Americans are not necessarily treating themselves or trying new things, though, and one in four have not changed their attitudes at all.
“An interesting thing that has persisted across the past few weeks of this research is just how much people are trying to hang on to their old routines with food, rather than forge new ones because we have to stay home more,” Brandau says. “This time around, we're seeing that in people's choices when they're shopping at the grocery store. There's not a lot of conscious trading up to premium products or trading down to generics; people are buying what's left on the shelves, and price and preference are second to availability.”

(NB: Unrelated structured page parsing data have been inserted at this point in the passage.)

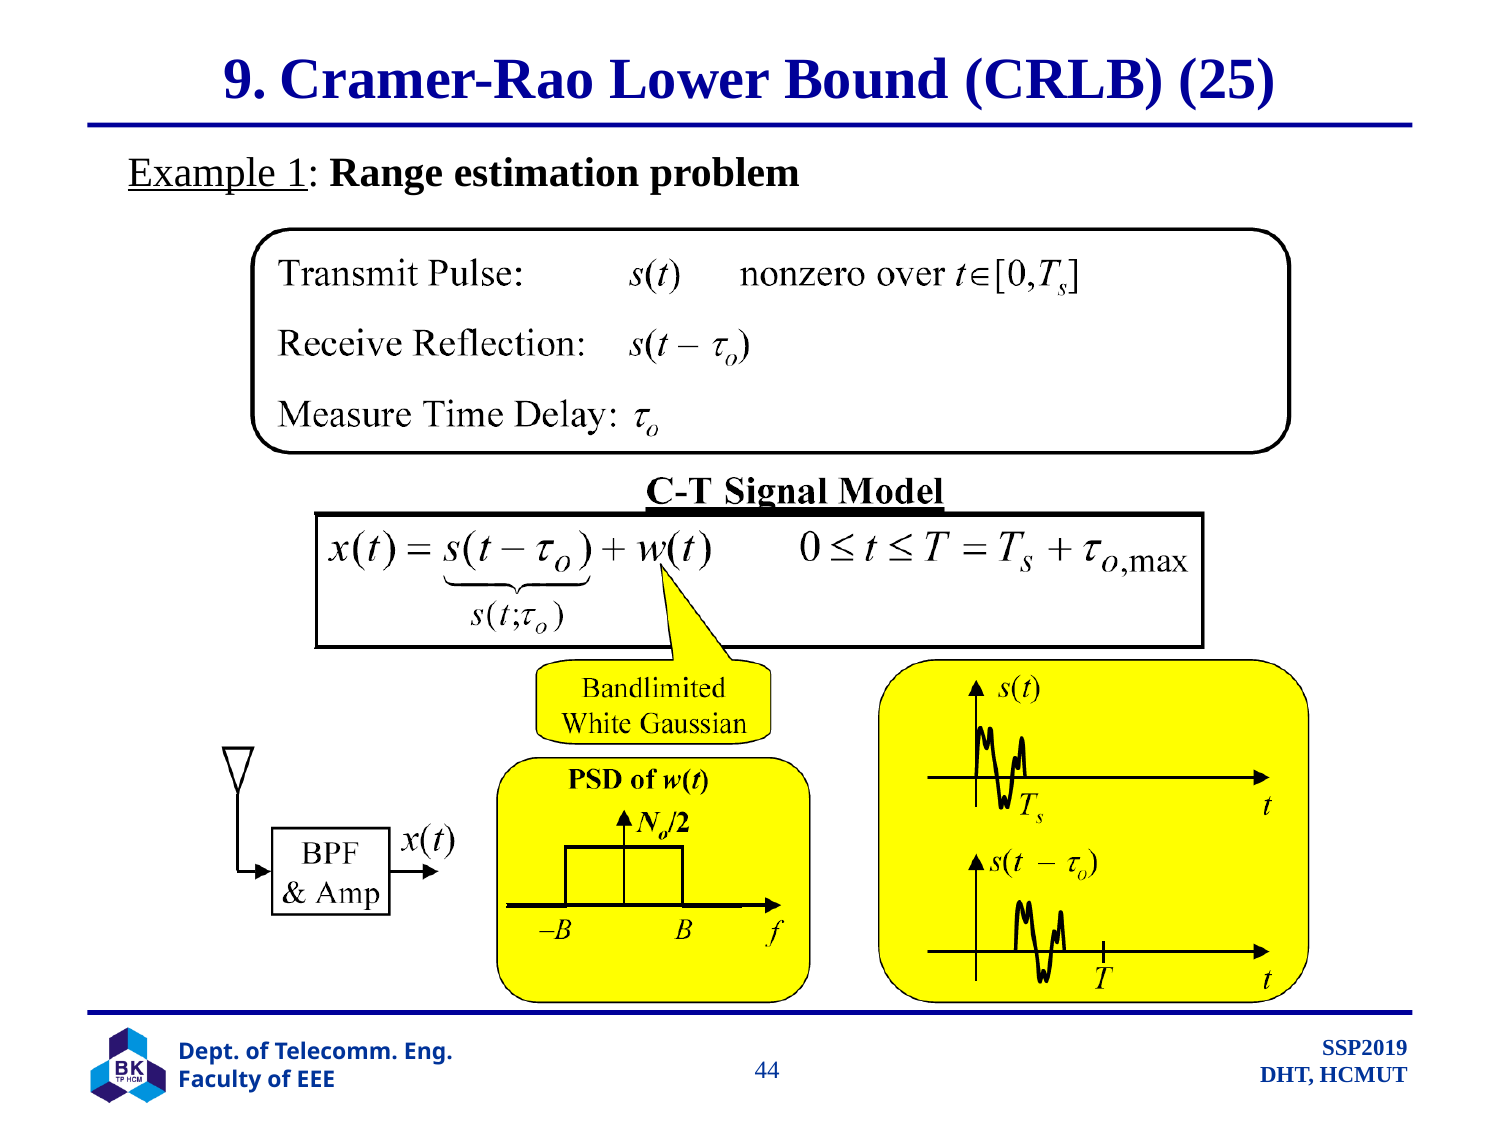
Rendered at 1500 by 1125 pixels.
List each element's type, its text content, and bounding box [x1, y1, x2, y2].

picture [87, 1024, 169, 1125]
list Example 1: Range estimation problem [112, 137, 1388, 988]
title 9. Cramer-Rao Lower Bound (CRLB) (25) [0, 37, 1500, 113]
slide_number 44 [424, 1037, 976, 1101]
picture [212, 224, 1313, 1006]
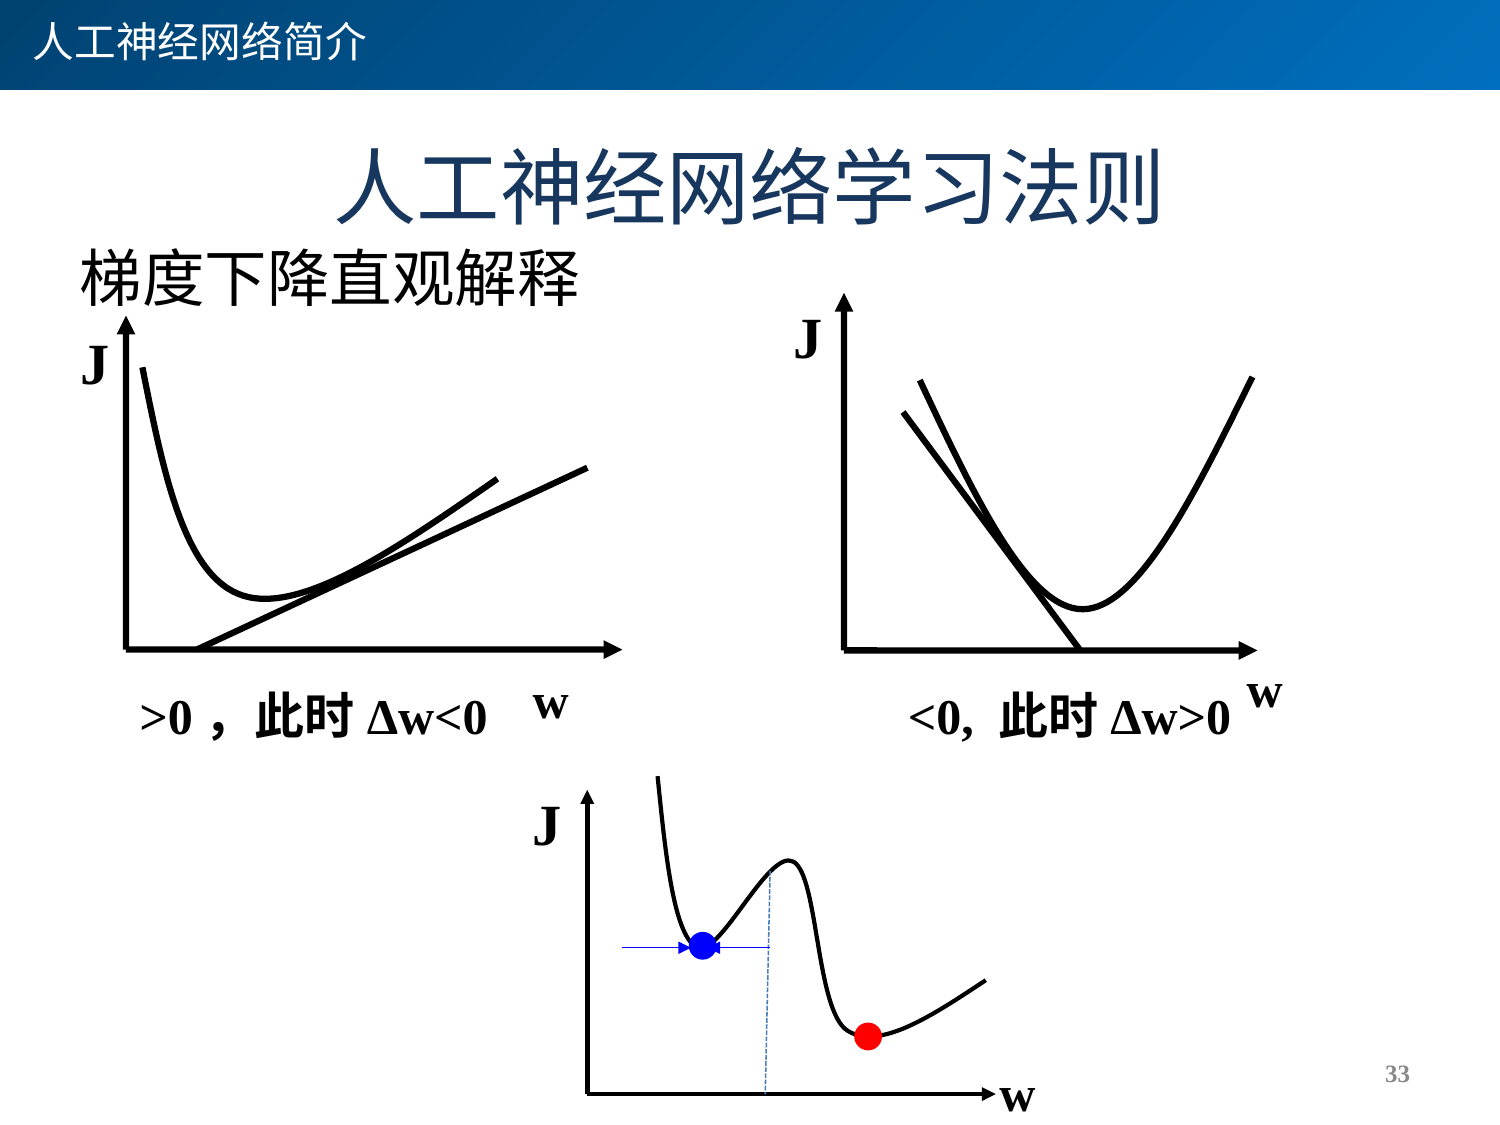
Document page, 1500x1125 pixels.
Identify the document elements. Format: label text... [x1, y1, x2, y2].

text_box 梯度下降直观解释 [64, 231, 1471, 1103]
list 人工神经网络简介 [17, 8, 384, 80]
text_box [765, 870, 771, 947]
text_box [765, 948, 771, 1095]
title 人工神经网络学习法则 [75, 91, 1425, 231]
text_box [64, 315, 1040, 1116]
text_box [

- I feel like I need to buy more / stock up on foods (in case I can’t get them later): 34 percent
- I spend more time on meal prep / baking / meal planning now: 26 percent
- Eating / cooking has become a way to relieve boredom: 24 percent
- Eating / cooking has become a way to relieve stress: 22 percent
- I’m willing to spend more on foods I feel are safer (less risk of coronavirus): 19 percent
- Food has become an area where I’m trying to save money / spend less: 17 percent
- I order from restaurants more to help support local businesses: 17 percent
- I eat to treat myself (since I can’t treat myself in other ways right now): 16 percent
- I buy foods I wouldn’t normally buy (because of coronavirus): 15 percent
- I order from restaurants more to treat myself: 10 percent
- I’m spending more on fancier foods because I’m saving money from not going out: 8 percent
A way restaurants can look at this is to attack the “treat myself,” stereotype of the restaurant experience. Meal kits and deals that mirror cooking at home could be a key unlock. Panera Wednesday launched a grocery service that allows guests to tack on essentials, like milk and fruit, to orders.
Helping guests understand they can feed themselves, not just treat themselves, through restaurants is a smart stance to take. Firebirds is offering cut steaks and seasoned beef for customers to take home and grill themselves.
It's calling this, "The Butcher Shoppe," with messaging, "Our beef is all natural, growth-hormone free, Midwestern, corn and grain fed, aged 21 days for incredible taste and tenderness. USDA Inspected closely trimmed and cut fresh daily for cooking at home."
Setup as follows:
- Ribeye (14 ounce): $14.95/ea.
- Filet Mignon (7 ounce): $12.95/ea.
- Center Cut Sirloin (7 ounce): $5.95/ea.; (12oz): $8.95/ea.
- Burger (1/2 pound, includes brioche bun(s): $3.95/ea.
And all steaks come with Firebirds' special blend steak seasoning.
A lot of restaurants have tried things like this, such as Texas-based Whiskey Cake and its DIY cocktail kits.
If consumers are looking to food and food preparation as a way to pass quarantine hours and relieve stress, cater to that audience. A night of takeout doesn’t always need to be seen as an indulgence. If consumers understand they can supplement bi-weekly trips to the grocery store with restaurant service, they will tap into familiar and affordable options.
Olive Garden is offering a to-go centric version of its popular Buy One Take One deal by giving customers a meal for that night with another for tomorrow. Why not speak to the stock-up crazed masses by giving them what they desire—options they can store and stretch out across multiple days, and do so without breaking the bank?
As Datassential puts it, “Consumers are on a mission to find their ‘usuals,’ regardless of brand or price. Restaurants can be consumers’ refuge amid all the disruption by staying on their radar with frequent reminders that they are still open and are still offering what people seek.”